Lp-asymptotic stability of 1D damped wave equations with localized and nonlinear damping

TL;DR

This paper investigates the exponential decay of energy in one-dimensional nonlinear damped wave equations with localized damping, establishing well-posedness and stability results in various L^p spaces.

Contribution

It extends the analysis of damped wave equations to L^p spaces, proving well-posedness and exponential energy decay with nonlinear damping.

Findings

Existence and uniqueness of solutions in L^p spaces.

Exponential decay of energy for strong solutions.

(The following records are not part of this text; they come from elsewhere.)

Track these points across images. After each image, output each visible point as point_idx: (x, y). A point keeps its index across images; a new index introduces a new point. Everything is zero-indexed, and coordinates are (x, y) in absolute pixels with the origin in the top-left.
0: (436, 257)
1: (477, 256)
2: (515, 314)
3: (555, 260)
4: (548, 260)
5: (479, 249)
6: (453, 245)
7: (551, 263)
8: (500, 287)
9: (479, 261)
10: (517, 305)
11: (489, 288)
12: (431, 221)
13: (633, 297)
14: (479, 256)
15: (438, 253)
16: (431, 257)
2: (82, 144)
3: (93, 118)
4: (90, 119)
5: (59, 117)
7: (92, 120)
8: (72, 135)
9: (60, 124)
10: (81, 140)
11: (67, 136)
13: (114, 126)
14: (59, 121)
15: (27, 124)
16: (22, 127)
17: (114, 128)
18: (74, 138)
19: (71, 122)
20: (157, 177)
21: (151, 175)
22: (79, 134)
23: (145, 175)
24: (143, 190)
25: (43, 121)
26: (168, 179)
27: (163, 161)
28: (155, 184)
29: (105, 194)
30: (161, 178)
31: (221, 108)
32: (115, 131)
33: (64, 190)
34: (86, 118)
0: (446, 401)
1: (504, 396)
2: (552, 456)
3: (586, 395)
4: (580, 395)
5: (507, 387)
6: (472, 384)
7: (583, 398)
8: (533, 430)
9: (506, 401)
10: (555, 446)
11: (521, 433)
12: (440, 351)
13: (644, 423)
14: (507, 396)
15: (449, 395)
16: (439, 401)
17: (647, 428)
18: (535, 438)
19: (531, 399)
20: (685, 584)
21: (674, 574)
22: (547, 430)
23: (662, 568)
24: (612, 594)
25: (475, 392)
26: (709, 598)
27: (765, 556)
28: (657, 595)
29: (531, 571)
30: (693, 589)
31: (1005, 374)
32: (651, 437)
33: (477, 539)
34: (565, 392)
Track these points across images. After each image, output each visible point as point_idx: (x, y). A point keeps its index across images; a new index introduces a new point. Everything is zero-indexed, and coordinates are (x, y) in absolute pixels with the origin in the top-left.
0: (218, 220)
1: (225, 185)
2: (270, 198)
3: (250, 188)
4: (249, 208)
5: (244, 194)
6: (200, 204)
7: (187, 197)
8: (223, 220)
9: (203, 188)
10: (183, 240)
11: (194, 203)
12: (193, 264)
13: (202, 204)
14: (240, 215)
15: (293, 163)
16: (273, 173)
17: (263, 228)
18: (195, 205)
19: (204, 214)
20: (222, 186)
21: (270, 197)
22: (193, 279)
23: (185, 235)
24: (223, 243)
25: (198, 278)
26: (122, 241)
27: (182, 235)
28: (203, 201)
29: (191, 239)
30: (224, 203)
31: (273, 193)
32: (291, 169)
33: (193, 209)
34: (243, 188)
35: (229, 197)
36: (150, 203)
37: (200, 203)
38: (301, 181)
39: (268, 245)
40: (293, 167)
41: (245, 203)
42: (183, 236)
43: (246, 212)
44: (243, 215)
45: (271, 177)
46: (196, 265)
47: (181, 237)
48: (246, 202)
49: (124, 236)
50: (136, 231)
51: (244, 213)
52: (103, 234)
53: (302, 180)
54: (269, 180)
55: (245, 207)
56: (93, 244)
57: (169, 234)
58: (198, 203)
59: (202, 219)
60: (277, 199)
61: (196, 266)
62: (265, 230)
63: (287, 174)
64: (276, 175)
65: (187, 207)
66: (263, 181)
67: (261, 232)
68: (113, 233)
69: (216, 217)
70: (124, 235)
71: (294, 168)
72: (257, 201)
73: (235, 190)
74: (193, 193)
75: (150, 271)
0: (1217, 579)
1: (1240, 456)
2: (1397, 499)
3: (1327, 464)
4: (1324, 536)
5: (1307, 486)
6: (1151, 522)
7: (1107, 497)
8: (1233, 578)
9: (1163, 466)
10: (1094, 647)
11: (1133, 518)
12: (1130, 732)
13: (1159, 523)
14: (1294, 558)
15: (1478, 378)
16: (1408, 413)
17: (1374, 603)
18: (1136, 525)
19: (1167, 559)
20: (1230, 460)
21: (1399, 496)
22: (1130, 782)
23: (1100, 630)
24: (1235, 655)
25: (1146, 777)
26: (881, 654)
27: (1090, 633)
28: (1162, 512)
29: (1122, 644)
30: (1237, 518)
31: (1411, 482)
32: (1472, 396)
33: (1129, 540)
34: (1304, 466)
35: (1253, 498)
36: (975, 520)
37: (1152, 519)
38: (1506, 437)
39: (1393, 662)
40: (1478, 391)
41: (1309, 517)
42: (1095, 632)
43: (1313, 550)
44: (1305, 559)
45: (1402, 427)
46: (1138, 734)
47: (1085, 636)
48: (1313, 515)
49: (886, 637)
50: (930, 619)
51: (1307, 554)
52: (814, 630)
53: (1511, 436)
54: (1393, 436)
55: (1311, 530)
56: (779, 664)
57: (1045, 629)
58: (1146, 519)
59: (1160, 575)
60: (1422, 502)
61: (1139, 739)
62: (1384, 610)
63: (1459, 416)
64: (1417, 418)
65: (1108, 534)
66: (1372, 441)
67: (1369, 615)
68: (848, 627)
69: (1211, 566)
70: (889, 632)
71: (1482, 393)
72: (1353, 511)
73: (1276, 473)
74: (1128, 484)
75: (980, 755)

Extension of linear case results to nonlinear damping.

Abstract

In this paper, we study the $L^p$-asymptotic stability with $p\in (1,\infty)$ of the one-dimensional nonlinear damped wave equation with a localized damping and Dirichlet boundary conditions in a bounded domain $(0,1)$. We start by addressing the well-posedness problem. We prove the existence and the uniqueness of weak solutions for $p\in [2,\infty)$ and the existence and the uniqueness of strong solutions for all $p\in [1,\infty)$. The proofs rely on the well-posedness already proved in the $L^\infty$ framework by [4] combined with a density argument. Then we prove that the energy of strong solutions decays exponentially to zero. The proof relies on the multiplier method combined with the work that has been done in the linear case in [8].